-- Problems to solve --
a) In the introductory passage on databases, list everything that the formal definition says a database's organization of data facilitates.
b) Carry on writing the introductory passage on databases, starting after its final sentence.

-- Source passage --

Introduction to Databases¶

Database definition and types¶

You have probably heard the term database before, and already have some preconception of what a database is, am I right? Just as computers, databases are a tool that can be used for many purposes, and they are everywhere! Formally, a database is a collection of data that is organized in a way that facilitates access, retrieval, and use of that data. We have already discussed how data is important in the world of computers, and how it is used to make decisions. In fact, many believe that data is the new oil, and that it is the most valuable resource in the world. Why is that? Computer programs and algorithms are used to analyze data, and help us make decisions based on that data, making organisations more efficient and profitable to the point that no organisation today conceives operating without data. In fact, data is so significant that it is the basis of the new economy, the so-called data economy, or digital economy. Back in the 70s, if one looked at the 10 biggest companies in the world by market cap, 7 of them were oil companies. Today, if one looks at the 10 biggest companies in the world, 8 of them are either key technology companies sustaining the digital economy, or companies that are using data as their core business asset.

-- Excerpted data --
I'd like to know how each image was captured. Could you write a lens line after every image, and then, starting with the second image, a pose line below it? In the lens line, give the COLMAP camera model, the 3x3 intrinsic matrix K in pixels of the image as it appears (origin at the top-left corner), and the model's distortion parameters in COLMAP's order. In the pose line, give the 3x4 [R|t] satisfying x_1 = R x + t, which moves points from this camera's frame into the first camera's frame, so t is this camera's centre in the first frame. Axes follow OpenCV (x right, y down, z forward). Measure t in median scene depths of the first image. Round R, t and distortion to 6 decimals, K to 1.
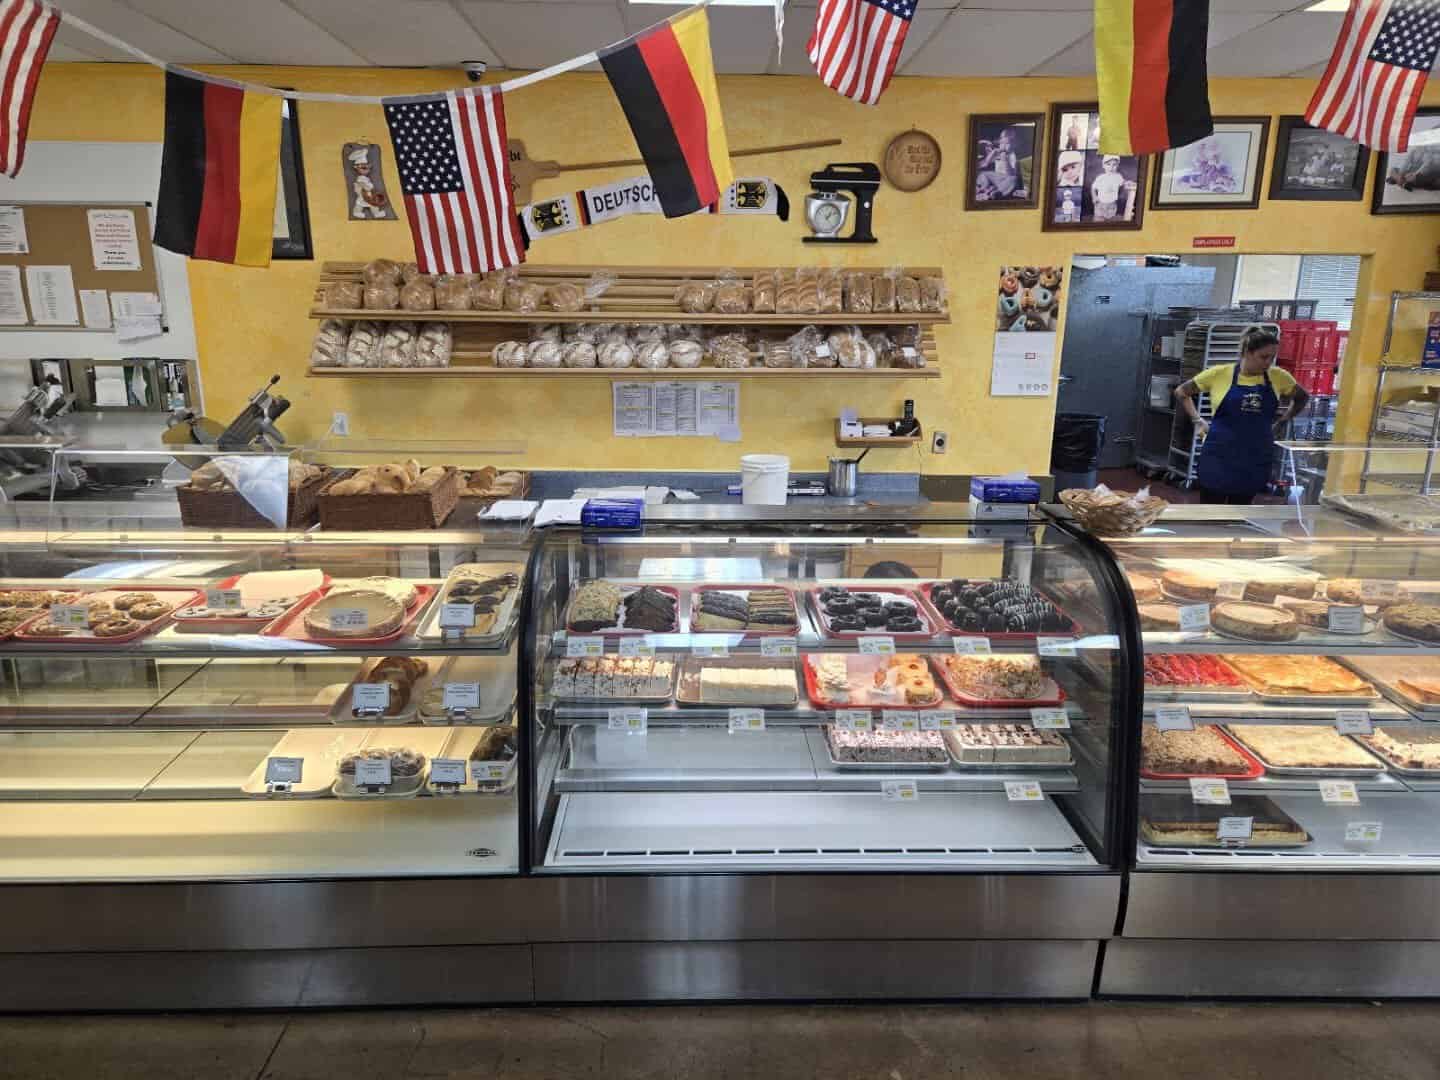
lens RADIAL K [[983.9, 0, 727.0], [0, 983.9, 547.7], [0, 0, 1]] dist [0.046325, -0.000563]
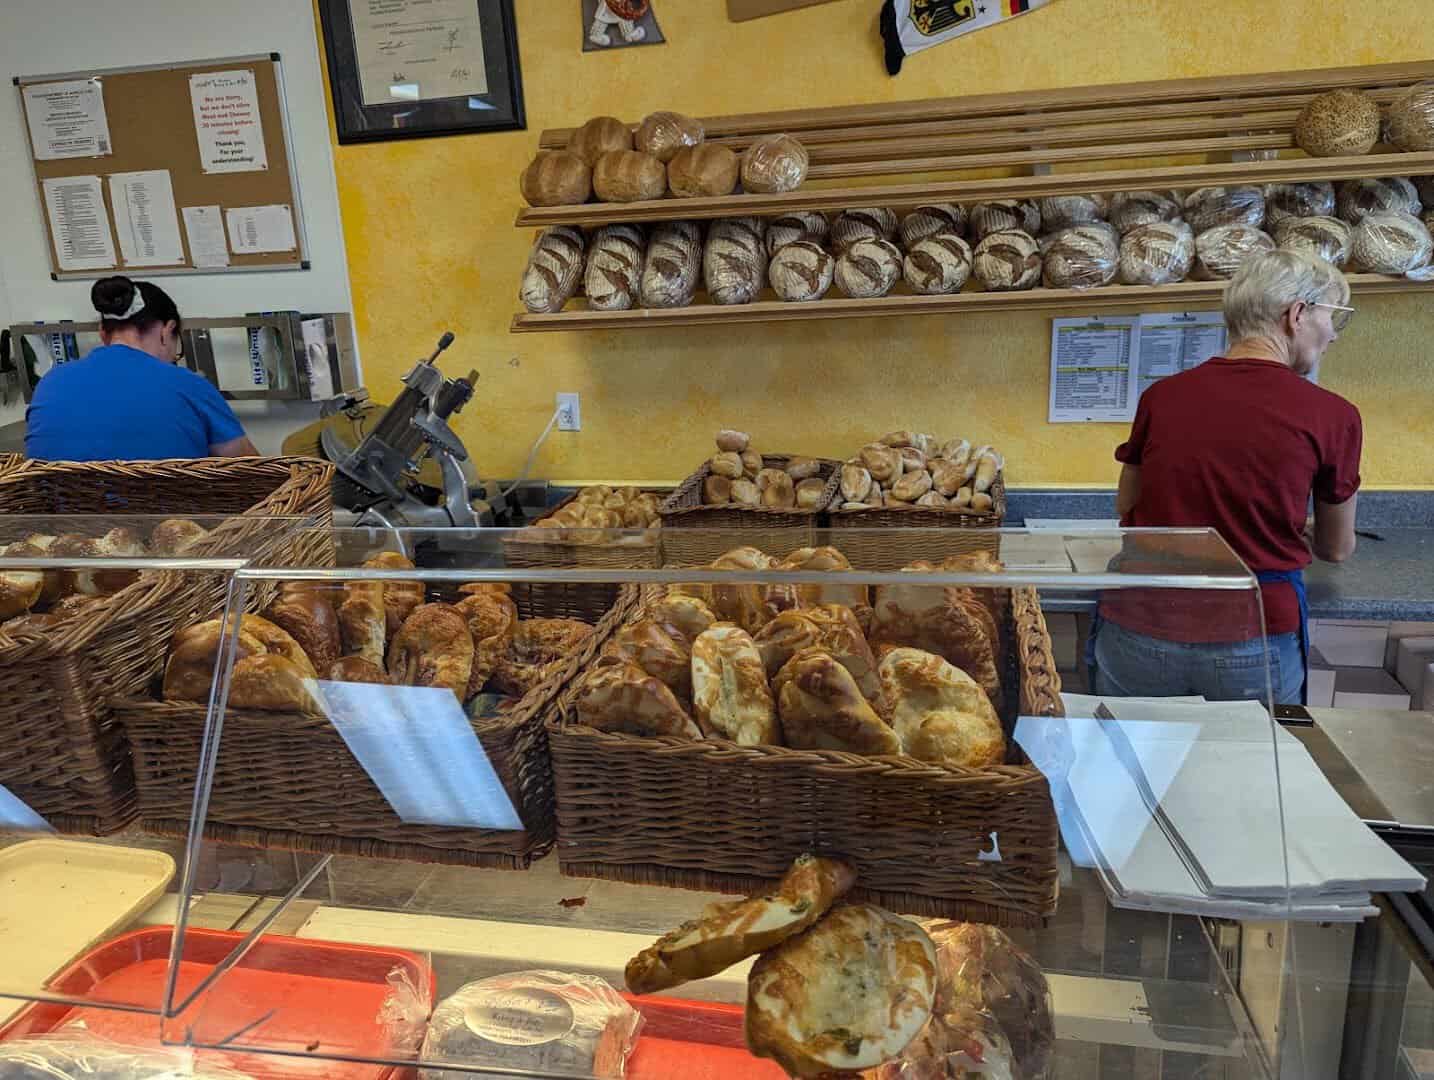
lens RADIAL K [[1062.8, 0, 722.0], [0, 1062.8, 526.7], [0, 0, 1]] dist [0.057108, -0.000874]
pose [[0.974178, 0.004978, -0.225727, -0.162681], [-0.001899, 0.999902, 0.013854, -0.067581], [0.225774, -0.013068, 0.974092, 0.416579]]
==
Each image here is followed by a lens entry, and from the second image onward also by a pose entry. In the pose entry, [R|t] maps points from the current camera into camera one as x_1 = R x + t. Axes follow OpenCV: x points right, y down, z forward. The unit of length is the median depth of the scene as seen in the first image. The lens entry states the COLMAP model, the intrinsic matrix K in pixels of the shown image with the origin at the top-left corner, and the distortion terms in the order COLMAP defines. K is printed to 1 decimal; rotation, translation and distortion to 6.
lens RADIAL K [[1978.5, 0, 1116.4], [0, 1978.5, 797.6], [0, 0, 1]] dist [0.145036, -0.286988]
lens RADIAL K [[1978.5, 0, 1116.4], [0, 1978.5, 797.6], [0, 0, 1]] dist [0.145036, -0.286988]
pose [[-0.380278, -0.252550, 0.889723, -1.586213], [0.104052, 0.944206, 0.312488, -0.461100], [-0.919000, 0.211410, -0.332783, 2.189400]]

-- Numbered responses --
a) Access to the data, retrieval of the data, and use of the data.

b)
So, databases are one of the pillars of our economy and our society.

Database types¶

There are many different types of databases, but the main classification normally used is between relational and non-relational databases:

Relational databases are the most common type of database, and are used in many different applications. They are based on the relational model, which is a mathematical model for data, and is the basis for the SQL language. The relational model is based on the concept of data structured on a table, which is a collection of data items (called fields) organized in rows and columns. The rows represent individual records, and the columns represent the attributes of the data. Besides having data organised in different tables, a relational database is going to create relations between the tables, which are going to be used to retrieve data from multiple tables at the same time. The most common relational database is the MySQL database, which is the one we are going to use in this course.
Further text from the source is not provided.